• Here Is What I’m Proud Of….

    Posted by bailey-anne-vincent on December 2, 2020 at 8:04 am

    I talked a bit about things I’m embarrassed or ashamed of this week, but it’s time to spin it to something positive: What are 3 things you are super dang proud of today?

    It could be something to do with your health, or just daily life. Here are three of mine:

    1. I was able to tell my CF team that I’ve been on top of my nebs and clearance routine for the first time in a long time (even if once-a-day isn’t perfect, it’s better than my back-pain-induced nothing)

    2. I am giving myself a “split challenge” to try for the next month or so, and even though I have already had to adapt the goal (from 1 minute, each side, for 5 times per side total: which made me almost vomit) to literally just one minute per side… At least I haven’t quit yet?

    3. I am working extremely hard on facing the oh-so-many lesser characteristics of my personality right now, and trying to sit with it more often in regards to my relationship with others. (Mostly, those who are super close to me like my partner, Mom, and kids, who often get the worst of me).

    To be honest, I could list like twenty more things I’ve “done wrong” this week or that I’m disappointed in myself about, but I guess one of the hardest things we can do in this life is let ourselves savor the positives without explaining them away.

    So, there we go. Those are my positives.

    What about you?

    paul-met-debbie replied 3 years, 4 months ago 2 Members · 1 Reply
  • 1 Reply
  • paul-met-debbie

    December 3, 2020 at 12:50 pm

    This is a difficult if not impossible one for me to answer. I do remember from earlier in life the sweet feeling of being proud after accomplishing things. For instance mastering a difficult piece of music on the piano, or getting my university degree. But pride never was part of my motivation. I even remember somehow feeling proud of reaching the age of 39, but that was some sort of my last identifiable goal (getting as old as Chopin). After that, the sheer impossibility and ridicule of claiming things that happen naturally (which is true for everything that happens) hit me to a degree that I could only laugh about ever claiming anything as an accomplishment.

    What I mostly remember also, is that these feelings never lasted long and were superficial. Gone and forgotten before they really meant something. No furtile ground to build on. Pride is short and thin. The joy of laughing about it though felt very true and lasting. Later I found out moments like these are called Satori in Buddhist philosophy. A glimpse of reality and the folly of the mind.

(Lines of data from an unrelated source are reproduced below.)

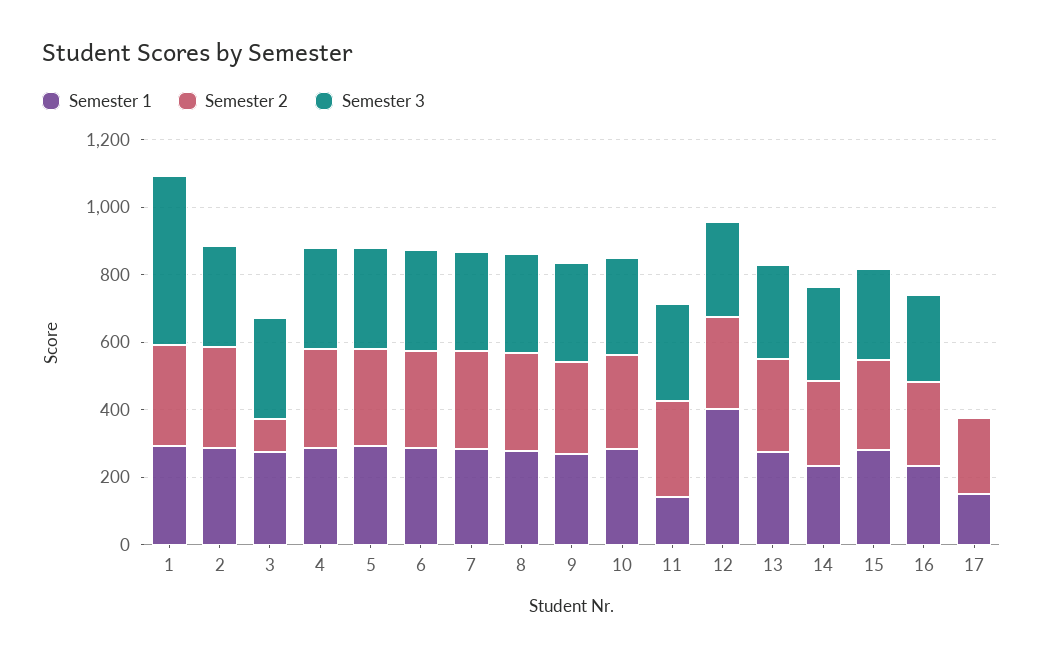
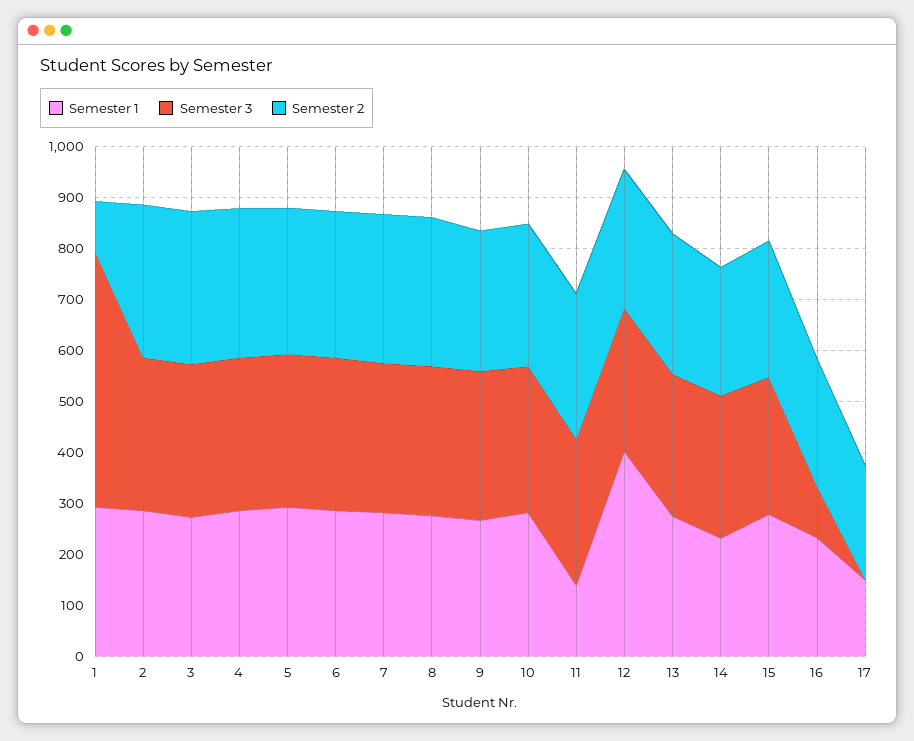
  {
    "Semester 1": {
      "1": 300,
      "2": 280,
      "3": 280,
      "4": 280,
      "5": 300,
      "6": 280,
      "7": 280,
      "8": 280,
      "9": 260,
      "10": 280,
      "11": 140,
      "12": 400,
      "13": 280,
      "14": 240,
      "15": 280,
      "16": 240,
      "17": 160
    },
    "Semester 2": {
-     "1": 300,
+     "1": 100,
      "2": 300,
-     "3": 100,
+     "3": 300,
      "4": 300,
      "5": 280,
      "6": 280,
      "7": 300,
      "8": 300,
      "9": 280,
      "10": 280,
      "11": 280,
      "12": 280,
      "13": 280,
      "14": 260,
      "15": 260,
      "16": 240,
      "17": 220
    },
    "Semester 3": {
      "1": 500,
      "2": 300,
      "3": 300,
      "4": 300,
      "5": 300,
      "6": 300,
      "7": 300,
      "8": 300,
      "9": 300,
      "10": 280,
      "11": 280,
      "12": 280,
      "13": 280,
      "14": 280,
      "15": 260,
-     "16": 250,
+     "16": 100,
      "17": 0
    }
  }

    And gradually I shifted away from attributing happenings to myself as an accomplishment, to a much more neutral and impersonal feeling of joy and gratitude for just being allowed to experience things happening on their own and surrendering to that. For participating in what happens, not as a separate person but as a feature of it. So in stead of adding myself to a result – a moment in place and time, something I told myself that I did – I just enjoy everything that happens all the time – irrespective of measuring results. And everything that happens is so complex and all-encompassing, that I can’t add myself to it anymore. It is simply too big and amazing for that. There was not even the desire anymore to add myself to what happens. It involves everything and even I am already in it. No possibility to genuinely attach myself to it, it is already complete without any action. This feels much more true and gratifying and all-including. And it lasts, it grows and builds. So for me it is definitely more true, more real.

    In short, pride has lost its appeal. It is not true anymore. A thing of the past. When I try to reconstruct, I feel silly and immodest. It feels like ignorantly claiming personally the miracle of life and everything that happens in it. It has been replaced by the overall amazement, gratitude and joy that are incomparable to the little “zoomed-in” happiness’s of those days. It sounds contradictory, but without pride, life is much more rewarding to “me”. Everything that seems to come through me contributes to something much bigger and to a lasting feeling of gratitude. Not for me personally as a little drop in the ocean, but for me as the ocean in the drop. Although I have no clue of what that is, so don’t ask me to explain. I only know that it and me are the same miracle.

    And miracles are beyond pride or modesty.